Thursday, July 5, 2012
it all comes full circle.
i am where i am on this journey for a reason
this experince or combination of experiences are not happening "to" me,
they just are. they just are moments on this journey
this is hard to remember sometimes but i must not forget.
i believe i am being watched over and cared for and am not abandoned or alone
and that this journey is laid out for me and it has an ending that is perfectly perfect for me.
(these razor clam shells remind me of angel wings)
there is beauty everywhere. i have not forgotten how to find it even though i think i have. my photo journal of my day reminds me that i have not lost my way.
every moment has a gift. a tiny gift some days, a ginormous gift other days.
the secret is to notice. always to notice.
then the day isn't wasted.
the moment isn't lost to the pain and the confusion and the despair.
the gifts always comfort and propel me forward
just one step at a time and before i know it
the day is done and another one is anticipated for tomorrow
tomorrow is always a new day.
a fresh start.
but first it is so vital that i stop and honour today.
all that there was for me
and hopefully all that i shared of myself
makes today remarkable
and filled to overflowing with gratitude and gifts.
Wednesday, July 4, 2012
it feels like the words i speak don't make any sense and they certainly don't match the constant coversation that is going on inside my head. i sound much smarter in my head and then when i open my mouth to have a conversation, or share an opinion or a thought,
i just feel jumbled and mumbled and stupid.
i can see why depression leads to isolation.
it feels like even though everything that is happening around me is bright and beautiful and amazing and blessed, it doesn't really make a difference.
there is a heaviness.
it's the blanket that gets spoken about in books and TV commercials regarding depression.
i recall hearing about this feeling of having a heavy wool blanket on top of you all the time
and it would feel dead weight and smothery.
turns out "they" were right.
and wet wool blankets are not only heavy. they are stinky too!
this depression of mine feels as though the days are soo long but also soo short because in my mind, i have accomplished nothing but in my body i have run a marathon.

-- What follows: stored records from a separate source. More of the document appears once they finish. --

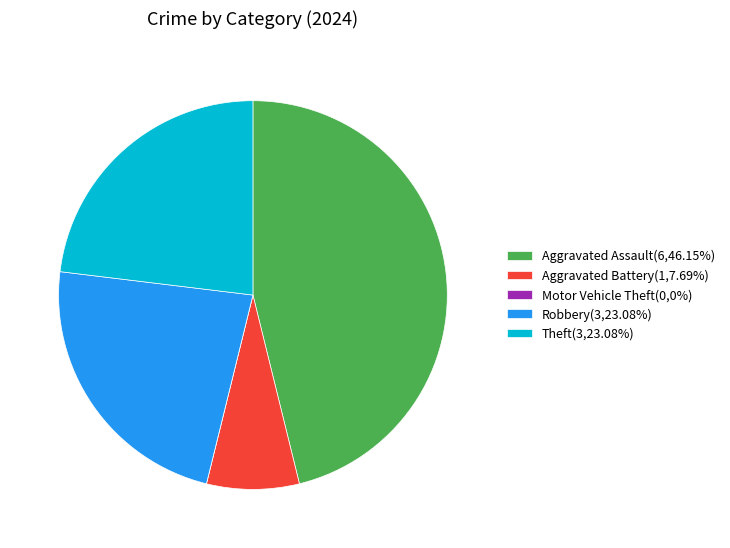

Is Aggravated Battery the majority of the pie?

No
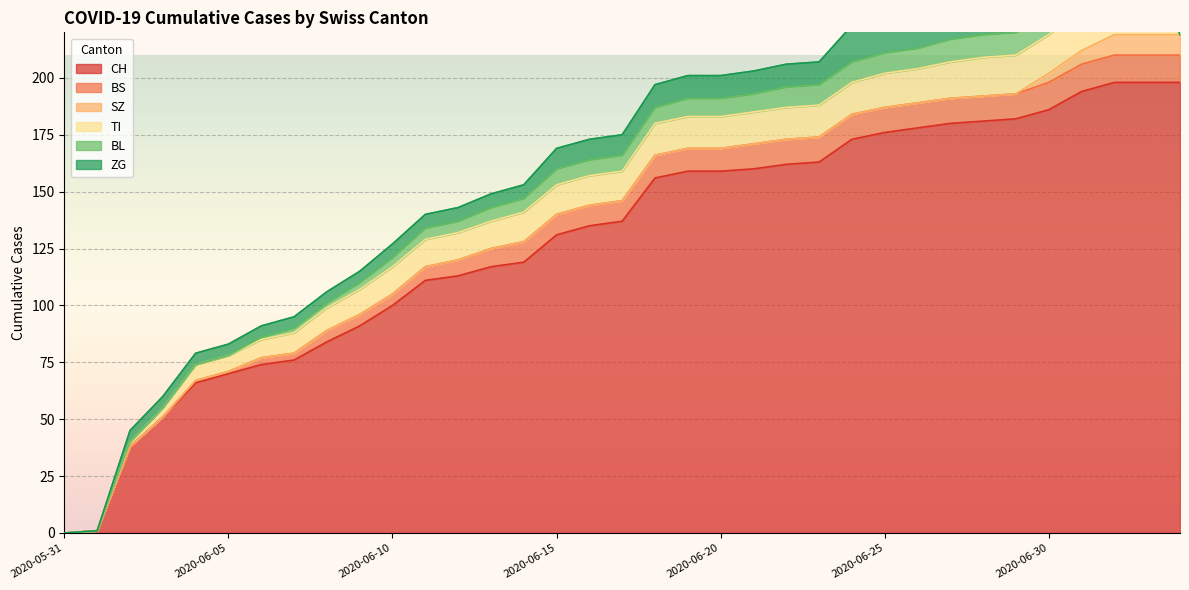

What value does the TI series have at 2020-06-14, to the nearest 5?

15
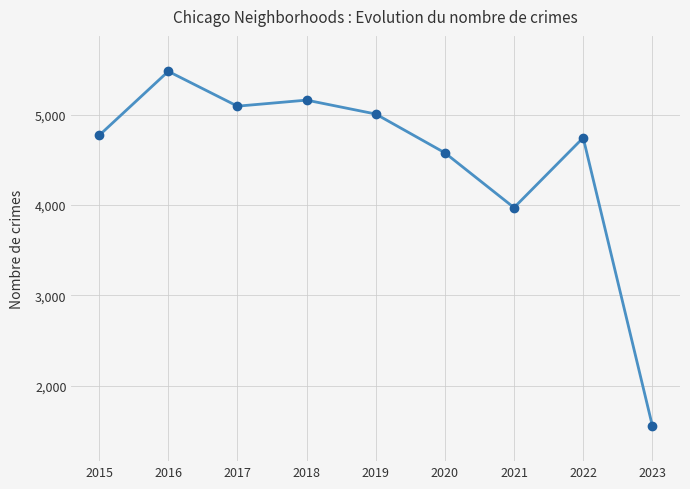

What is the value of the 5th point from the left?

5008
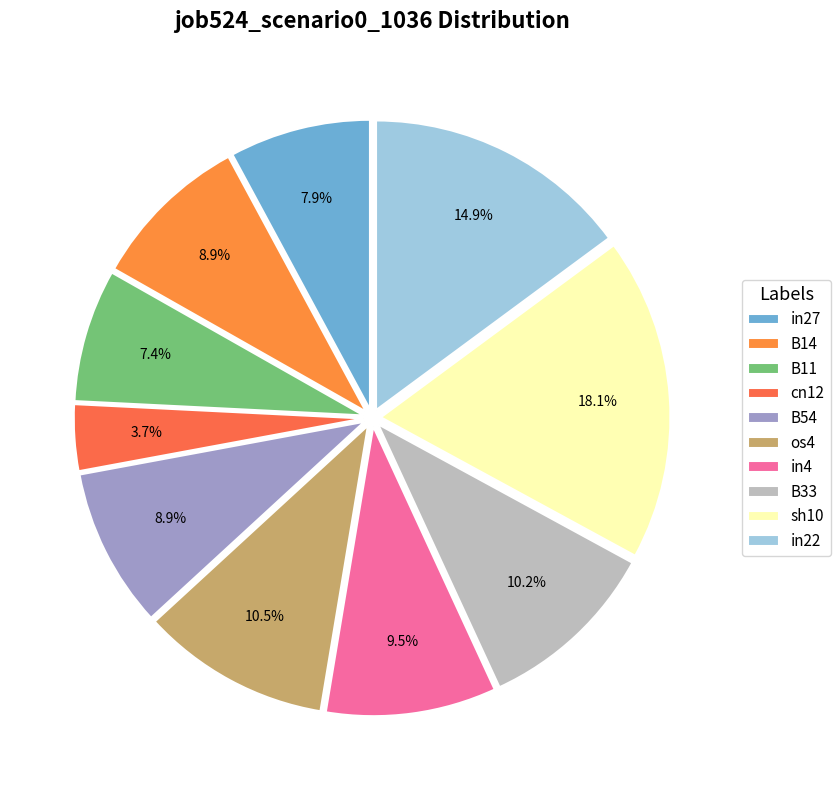

Is it true that in27 is 8% of the pie?

True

how is it that walking up the stairs can feel like the hardest workout ever?
i never thought any of this were possible. it wouldn't happen to me. it can't really be that bad can it?
i am truly amazed at the rapid transformation that has overcome me and i am so ridiculously self aware and somewhat "educated" about such conditions that my inner dialogue is like a counselling appointment gone bad. or on speed. not sure which.
it sucks though.
did you know that food tastes flat. the sky looks flat. the ability to create art has all but disappeared, the sweet strawberries look so red and inviting but i can't really be bothered to try them.
this is not complaining.
it might sound a bit like it but honestly it is more a complete confusion and astonishment that this is what has happening to me. and i don't seem to be able to do anything about it.
there's another one of those stories i had only heard about and not really understood.
the inability to do anything about it. the need to let it run through and work its way out the other side.
i can positive self talk and rest and honour and be authentic about depression all i want but it would appear that until it has finished here, there is no leaving.
this suprises me.
surely i can talk, walk, pray, feed, medicate, journal or deep stretch my way out of this condition.
apparantly not because i am too tired and unmotivated to do any of those things.
i had to walk up the stairs this morning and am now done for the day!
oh life. you are teaching me so much.